Background: The homeobox genes are a large and diverse group of genes, many of which play important roles in the embryonic development of animals. Increasingly, homeobox genes are being compared between genomes in an attempt to understand the evolution of animal development. Despite their importance, the full diversity of human homeobox genes has not previously been described.

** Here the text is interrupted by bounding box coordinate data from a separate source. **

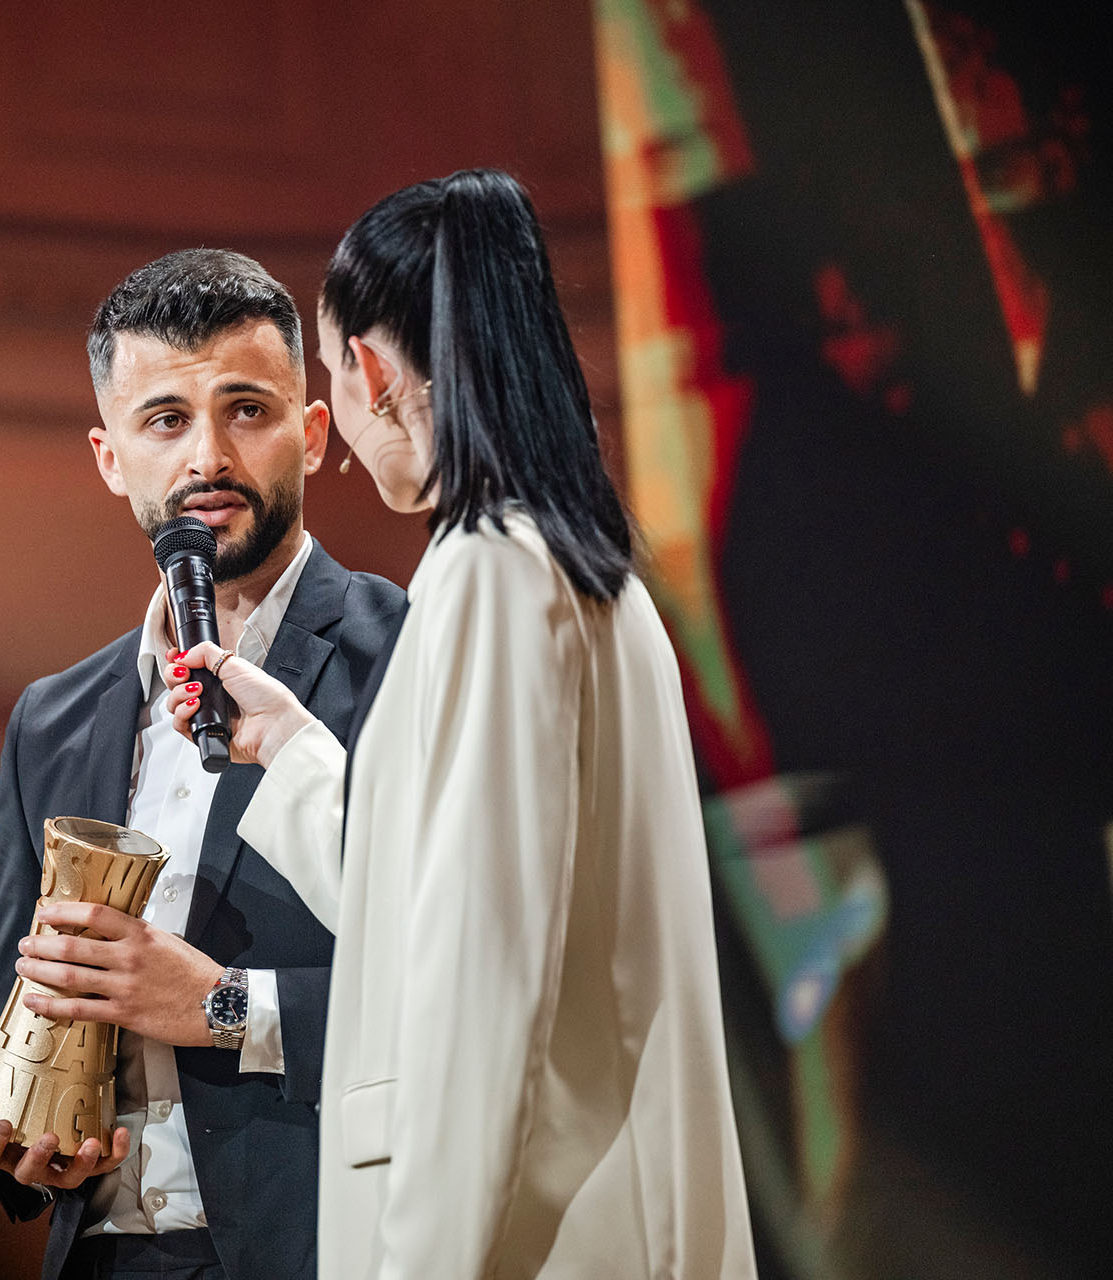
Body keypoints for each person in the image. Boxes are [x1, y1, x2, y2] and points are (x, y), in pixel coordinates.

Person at [167, 171, 758, 1277]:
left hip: (525, 1235)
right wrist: (292, 747)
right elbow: (437, 889)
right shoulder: (593, 576)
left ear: (377, 376)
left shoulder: (488, 572)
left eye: (336, 378)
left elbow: (479, 974)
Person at [0, 248, 406, 1280]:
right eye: (166, 420)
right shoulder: (50, 720)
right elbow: (13, 1008)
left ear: (314, 433)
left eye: (247, 409)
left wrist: (221, 1003)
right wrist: (29, 1140)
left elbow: (470, 990)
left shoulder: (411, 659)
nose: (208, 455)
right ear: (110, 457)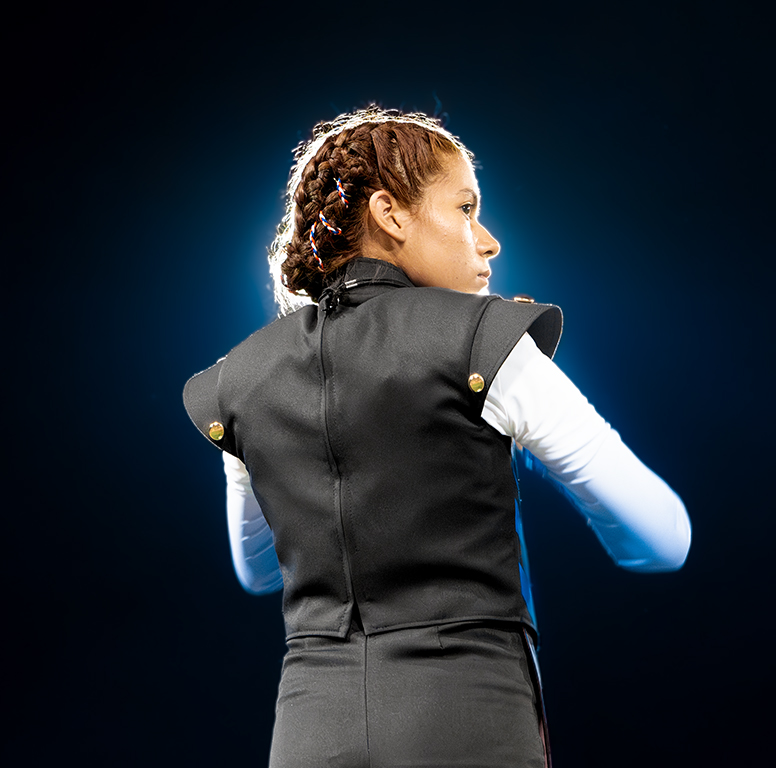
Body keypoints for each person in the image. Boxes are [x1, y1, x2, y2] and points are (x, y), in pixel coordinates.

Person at [183, 106, 691, 768]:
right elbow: (662, 538)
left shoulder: (240, 378)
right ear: (392, 215)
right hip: (465, 722)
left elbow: (257, 572)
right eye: (464, 208)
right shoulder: (486, 342)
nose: (488, 242)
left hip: (310, 734)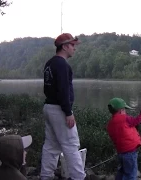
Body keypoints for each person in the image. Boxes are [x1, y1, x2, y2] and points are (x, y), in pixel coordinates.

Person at [40, 33, 86, 180]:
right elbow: (63, 89)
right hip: (59, 109)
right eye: (72, 45)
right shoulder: (62, 64)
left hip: (49, 107)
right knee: (71, 145)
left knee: (51, 145)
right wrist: (68, 112)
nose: (74, 48)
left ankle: (46, 176)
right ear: (65, 46)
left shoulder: (49, 63)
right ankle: (79, 177)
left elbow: (48, 89)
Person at [106, 97, 141, 180]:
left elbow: (123, 129)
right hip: (130, 153)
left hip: (121, 153)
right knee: (131, 175)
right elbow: (136, 121)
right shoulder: (124, 118)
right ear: (121, 110)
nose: (126, 112)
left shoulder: (110, 124)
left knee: (122, 171)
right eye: (125, 110)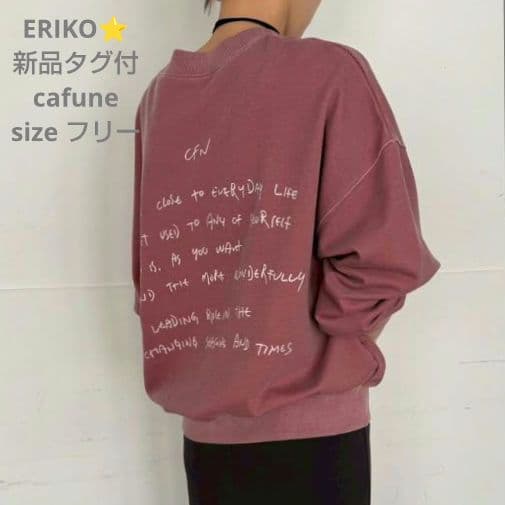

Results: We have identified all homeobox genes and pseudogenes in the euchromatic regions of the human genome, finding many unannotated, incorrectly annotated, unnamed, misnamed or misclassified genes and pseudogenes. We describe 300 human homeobox loci, which we divide into 235 probable functional genes and 65 probable pseudogenes. These totals include 3 genes with partial homeoboxes and 13 pseudogenes that lack homeoboxes but are clearly derived from homeobox genes. These figures exclude the repetitive DUX1 to DUX5 homeobox sequences of which we identified 35 probable pseudogenes, with many more expected in heterochromatic regions. Nomenclature is established for approximately 40 formerly unnamed loci, reflecting their evolutionary relationships to other loci in human and other species, and nomenclature revisions are proposed for around 30 other loci. We use a classification that recognizes 11 homeobox gene 'classes' subdivided into 102 homeobox gene 'families'.
Conclusion: We have conducted a comprehensive survey of homeobox genes and pseudogenes in the human genome, described many new loci, and revised the classification and nomenclature of homeobox genes. The classification scheme may be widely applicable to homeobox genes in other animal genomes and will facilitate comparative genomics of this important gene superclass.